▸ Task inputs:
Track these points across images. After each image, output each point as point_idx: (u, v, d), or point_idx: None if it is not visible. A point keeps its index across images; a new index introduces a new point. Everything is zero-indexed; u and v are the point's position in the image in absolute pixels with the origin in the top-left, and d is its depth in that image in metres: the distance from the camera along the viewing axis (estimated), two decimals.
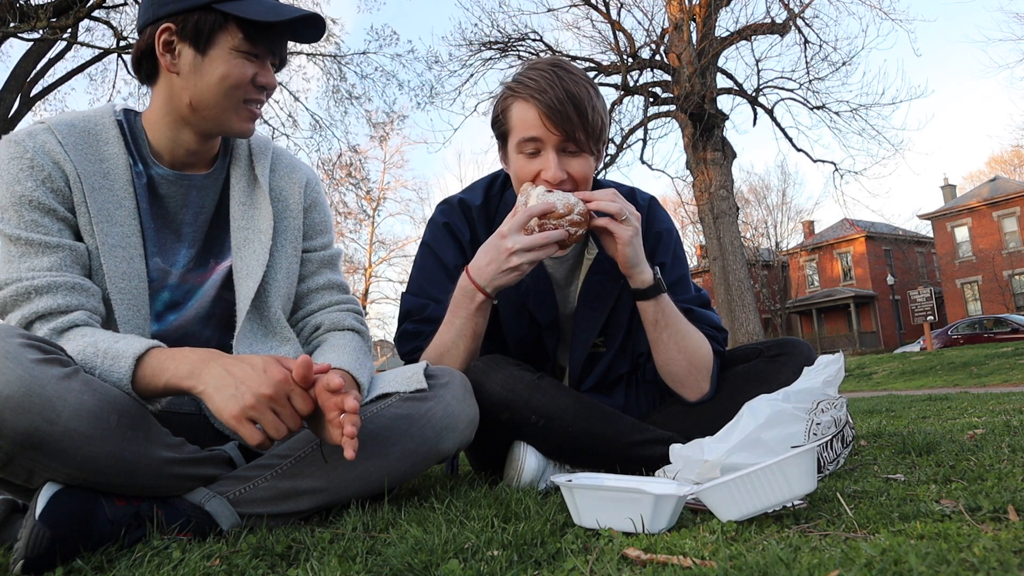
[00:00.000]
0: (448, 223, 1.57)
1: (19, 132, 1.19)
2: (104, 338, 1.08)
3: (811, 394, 1.23)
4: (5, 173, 1.16)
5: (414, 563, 0.83)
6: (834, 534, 0.86)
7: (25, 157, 1.16)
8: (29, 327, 1.10)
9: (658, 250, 1.58)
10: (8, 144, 1.17)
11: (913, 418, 2.84)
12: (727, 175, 14.23)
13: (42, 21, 10.17)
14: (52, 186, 1.17)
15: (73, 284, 1.14)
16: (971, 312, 29.60)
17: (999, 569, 0.66)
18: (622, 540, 0.90)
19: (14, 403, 0.89)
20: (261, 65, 1.26)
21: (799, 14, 14.17)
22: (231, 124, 1.27)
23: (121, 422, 1.00)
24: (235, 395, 0.98)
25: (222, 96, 1.23)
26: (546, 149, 1.41)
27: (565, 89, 1.38)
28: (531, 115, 1.40)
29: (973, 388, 8.12)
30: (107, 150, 1.24)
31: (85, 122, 1.24)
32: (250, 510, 1.11)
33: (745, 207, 33.38)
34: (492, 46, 15.19)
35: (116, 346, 1.05)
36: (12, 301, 1.11)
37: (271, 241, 1.34)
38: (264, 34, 1.23)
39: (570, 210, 1.34)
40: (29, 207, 1.15)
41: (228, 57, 1.22)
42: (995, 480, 1.09)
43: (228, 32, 1.21)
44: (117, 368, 1.03)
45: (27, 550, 0.89)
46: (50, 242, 1.15)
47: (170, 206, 1.31)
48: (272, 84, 1.28)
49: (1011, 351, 12.03)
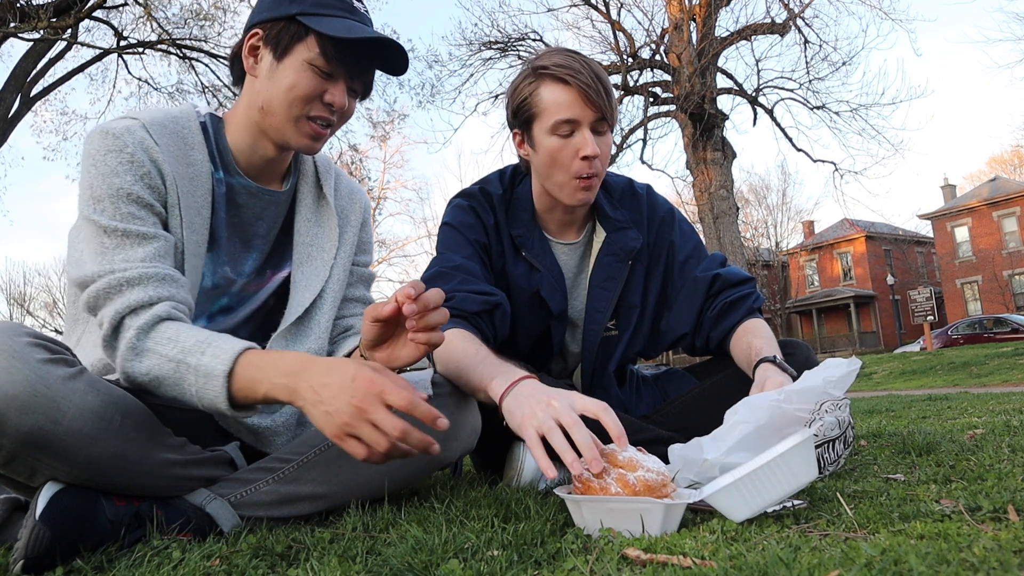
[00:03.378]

▸ Exercise instructions:
Write out exactly the lines above, from the very first through the line containing "[00:00.000]", both kept, with the pictures removed.

▸ Result of the task:
Track these points across images. After each image, output each point as point_idx: (u, v, d), or point_idx: None if it is not visible. A point keeps its index across images; a new index introduces a new point. Everything is zero-indexed; u and v are the point's position in the image in absolute pixels with the origin in the top-left, and d is its depth in that image in metres: the distance from the camera along the viewing axis (estimated), two decimals.
[00:00.000]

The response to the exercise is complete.